Statins work by blocking a liver enzyme that makes fatty molecules which line arterial walls and boost the danger of heart disease and strokes.
Doctors commonly choose not to prescribe these drugs to people with high levels of a type of liver enzyme which is often a telltale of non-alcoholic fatty liver disease, or NAFLD.
Few studies have until now been carried out into the benefits or risks of this policy, and the probes have been small and short-term.
In the biggest and longest investigation of its kind, doctors in Greece enrolled 437 patients who had abnormal liver function tests and were believed to have NAFLD.
Of these, 227 of whom were treated with a statin, while the others were not treated.

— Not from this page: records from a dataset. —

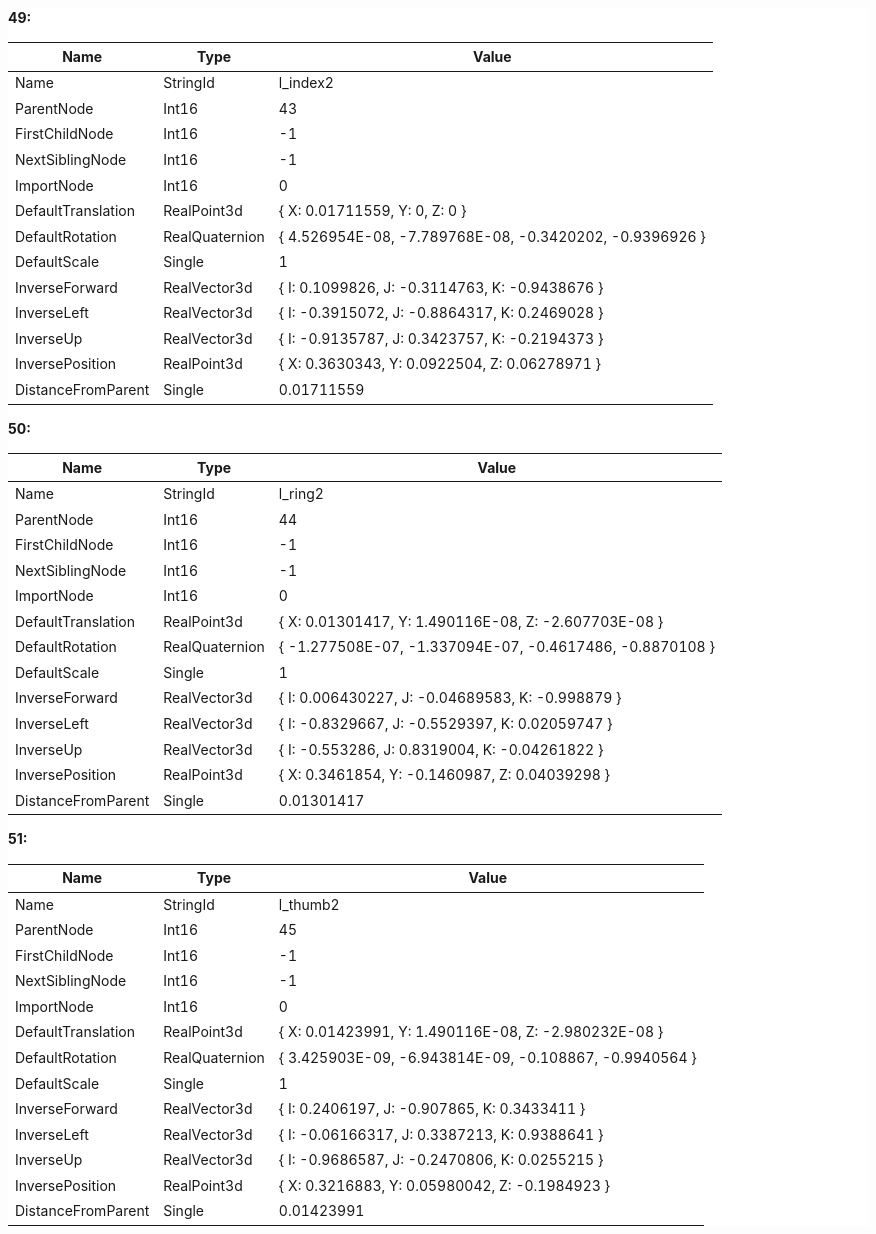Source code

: 
**49:**

Name	| Type	| Value
---	|---	|---	|
Name	|StringId	|l_index2
ParentNode	|Int16	|43
FirstChildNode	|Int16	|-1
NextSiblingNode	|Int16	|-1
ImportNode	|Int16	|0
DefaultTranslation	|RealPoint3d	|{ X: 0.01711559, Y: 0, Z: 0 }
DefaultRotation	|RealQuaternion	|{ 4.526954E-08, -7.789768E-08, -0.3420202, -0.9396926 }
DefaultScale	|Single	|1
InverseForward	|RealVector3d	|{ I: 0.1099826, J: -0.3114763, K: -0.9438676 }
InverseLeft	|RealVector3d	|{ I: -0.3915072, J: -0.8864317, K: 0.2469028 }
InverseUp	|RealVector3d	|{ I: -0.9135787, J: 0.3423757, K: -0.2194373 }
InversePosition	|RealPoint3d	|{ X: 0.3630343, Y: 0.0922504, Z: 0.06278971 }
DistanceFromParent	|Single	|0.01711559


**50:**

Name	| Type	| Value
---	|---	|---	|
Name	|StringId	|l_ring2
ParentNode	|Int16	|44
FirstChildNode	|Int16	|-1
NextSiblingNode	|Int16	|-1
ImportNode	|Int16	|0
DefaultTranslation	|RealPoint3d	|{ X: 0.01301417, Y: 1.490116E-08, Z: -2.607703E-08 }
DefaultRotation	|RealQuaternion	|{ -1.277508E-07, -1.337094E-07, -0.4617486, -0.8870108 }
DefaultScale	|Single	|1
InverseForward	|RealVector3d	|{ I: 0.006430227, J: -0.04689583, K: -0.998879 }
InverseLeft	|RealVector3d	|{ I: -0.8329667, J: -0.5529397, K: 0.02059747 }
InverseUp	|RealVector3d	|{ I: -0.553286, J: 0.8319004, K: -0.04261822 }
InversePosition	|RealPoint3d	|{ X: 0.3461854, Y: -0.1460987, Z: 0.04039298 }
DistanceFromParent	|Single	|0.01301417


**51:**

Name	| Type	| Value
---	|---	|---	|
Name	|StringId	|l_thumb2
ParentNode	|Int16	|45
FirstChildNode	|Int16	|-1
NextSiblingNode	|Int16	|-1
ImportNode	|Int16	|0
DefaultTranslation	|RealPoint3d	|{ X: 0.01423991, Y: 1.490116E-08, Z: -2.980232E-08 }
DefaultRotation	|RealQuaternion	|{ 3.425903E-09, -6.943814E-09, -0.108867, -0.9940564 }
DefaultScale	|Single	|1
InverseForward	|RealVector3d	|{ I: 0.2406197, J: -0.907865, K: 0.3433411 }
InverseLeft	|RealVector3d	|{ I: -0.06166317, J: 0.3387213, K: 0.9388641 }
InverseUp	|RealVector3d	|{ I: -0.9686587, J: -0.2470806, K: 0.0255215 }
InversePosition	|RealPoint3d	|{ X: 0.3216883, Y: 0.05980042, Z: -0.1984923 }
DistanceFromParent	|Single	|0.01423991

Over the three-year duration of the study, 10 percent of patients in the statin group had a heart attack or a stroke, while in the non-statin group, this was 20 percent. The benefit for the statin group was a relative risk reduction of more than two-thirds.
Bouts of liver-related sickness were equal in both groups, indicating no adverse affects on the liver from taking statins.
The study was led by Vasilis Athyros from the Hippokration University Hospital in Thessaloniki, Greece and Dimitri Mikhailidis from University College London, London.